A pesar de esta unidad, Munita intenta huir continuamente de la monotonía y las reiteraciones a través de una variación de recursos, moldes poéticos y estróficos y temas. Podría pensarse que un experto en poesía infantil como Munita, que ha estado al tanto de lo que se publica en el ámbito hispánico y que sabe bien por dónde van los tiros, hace un esfuerzo más denodado y claro por presentar una poesía variada. Quizás sea así, pero eso es lo de menos. Lo importante es que esa variedad desplegada por Munita (hay haikus, caligramas, versos con rima y sin rima, arte mayor y menor, verso libre, versos más cercanos a lo popular, etc.) no da nunca la impresión de ser el resultado de un afán de exhibicionismo virtuoso, pues cada molde usado, cada tono, encaja con el tema sobre el que trata el poema y está utilizado en el momento justo del libro.
En segundo lugar, hay que decir que un libro de tan gran altura poética como este merecía unas ilustraciones a su altura, para crear así un producto estético completo que pueda llegar al receptor a través de la contemplación y la lectura. Desconozco cuál ha sido el proceso que ha seguido la ilustración de este poemario. No sé si ha sido un trabajo compartido entre el autor y la ilustradora o si, por el contrario, esta ha trabajado de manera independiente sin el asesoramiento del poeta. Conocer ese dato, sin embargo, no añadiría gran cosa a al resultado final ni a mi juicio sobre el mismo. Porque Raquel Echenique ha hecho un trabajo exquisito, ha construido un armazón que es un eco visual perfecto para estos y que los arropa sin necesidad de engullirlos ni apabullarlos. La misma ausencia de exhibicionismo con la que Munita trenza sus versos se encuentra en las imágenes de Echenique, que usa la ilustración literal cuando así lo demanda el poema, pero no duda tampoco en aventurar metáforas visuales cuando es necesario, o en adaptar su estilo (muy suelto y expresivo, pero con un uso sabio y controlado de una técnica tan difícil como la acuarela, y un buen dominio de los rudimentos del dibujo) a los contenidos del propio poema. Sabe también elaborar ilustraciones que sirvan de contrapunto lírico al poema cuando es necesario, como por ejemplo, en los caligramas, para no anular su propia fuerza visual, como ocurre con Retrato, el poema sobre Don Quijote, donde opta por una ilustración completamente diferente, más indeterminada. Y sabe, asimismo, dentro de la unidad visual que debe haber en todo poemario ilustrado, variar el estilo y adoptar convenientemente tonos japonés (en los haikus) o más deudores de cierto tipo de arte popular hispanoamericano (en La araucaria) cuando es preciso.
Y, finalmente, el cuidado de la edición es exquisito.

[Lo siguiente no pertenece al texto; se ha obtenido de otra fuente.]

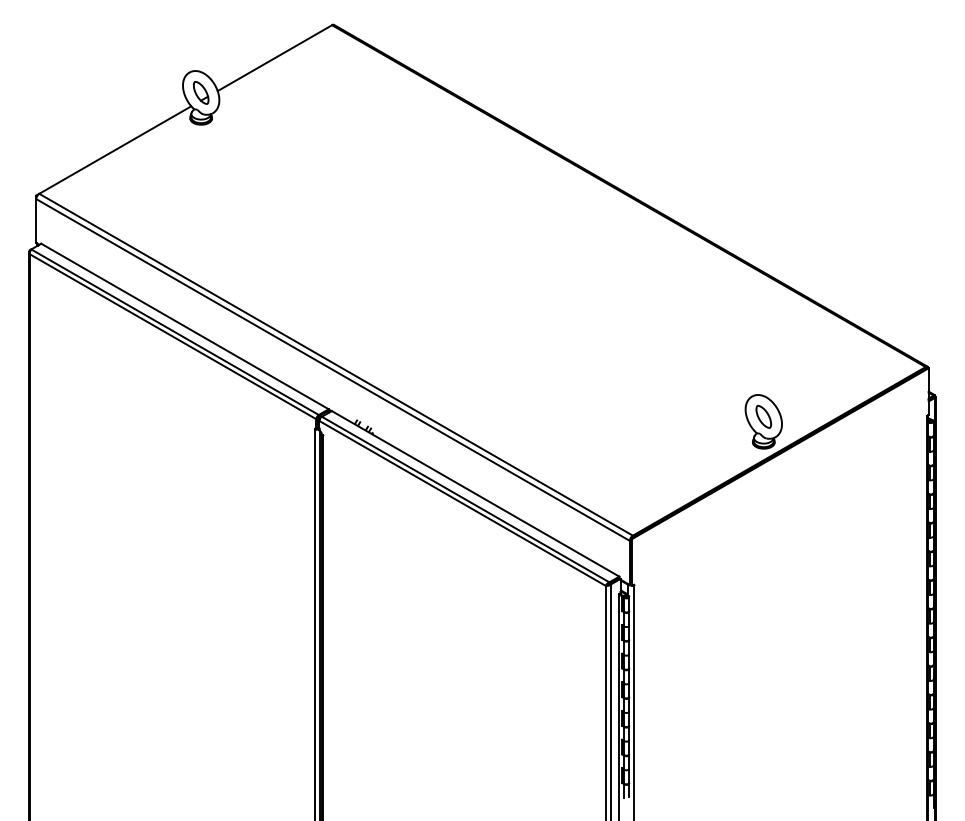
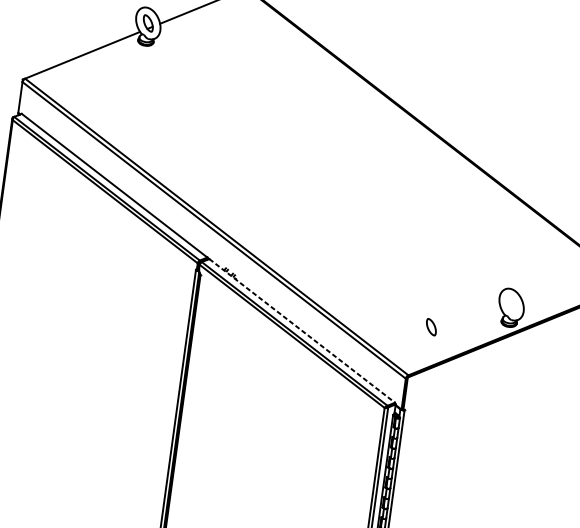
part: (763, 416) -> (431, 326), moved
line: (475, 493) -> (302, 330), solid -> dashed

Lo demuestra ya la manera en que se despliega la cubierta para formar una especie de friso que, con la unión de dos de las ilustraciones más bellas del libro, parece querer introducirnos ya en el delicado mundo que construyen los versos de Felipe Munita y las ilustraciones de Raquel Echenique. Pero dicho cuidado llega hasta detalles tan significativos (¿no lo son siempre los detalles?) con las ventanas redondas que hay en la cubierta y en la contracubierta, que invitan la lectora a abrir el libro y a asomarse al interior de estos Diez pájaros en mi ventana, a este libro de una belleza realmente arrebatadora, un festín para los sentidos, para todos los sentidos. Como he dicho al principio de esta reseña, un libro como este se encuentra muy cerca de mi libro modelo de poesía para niños. Esperemos, pues, que Felipe Munita siga en su empeño de ofrecernos esta poesía, y que los editores se animen a hacerlo llegar a nuestras manos.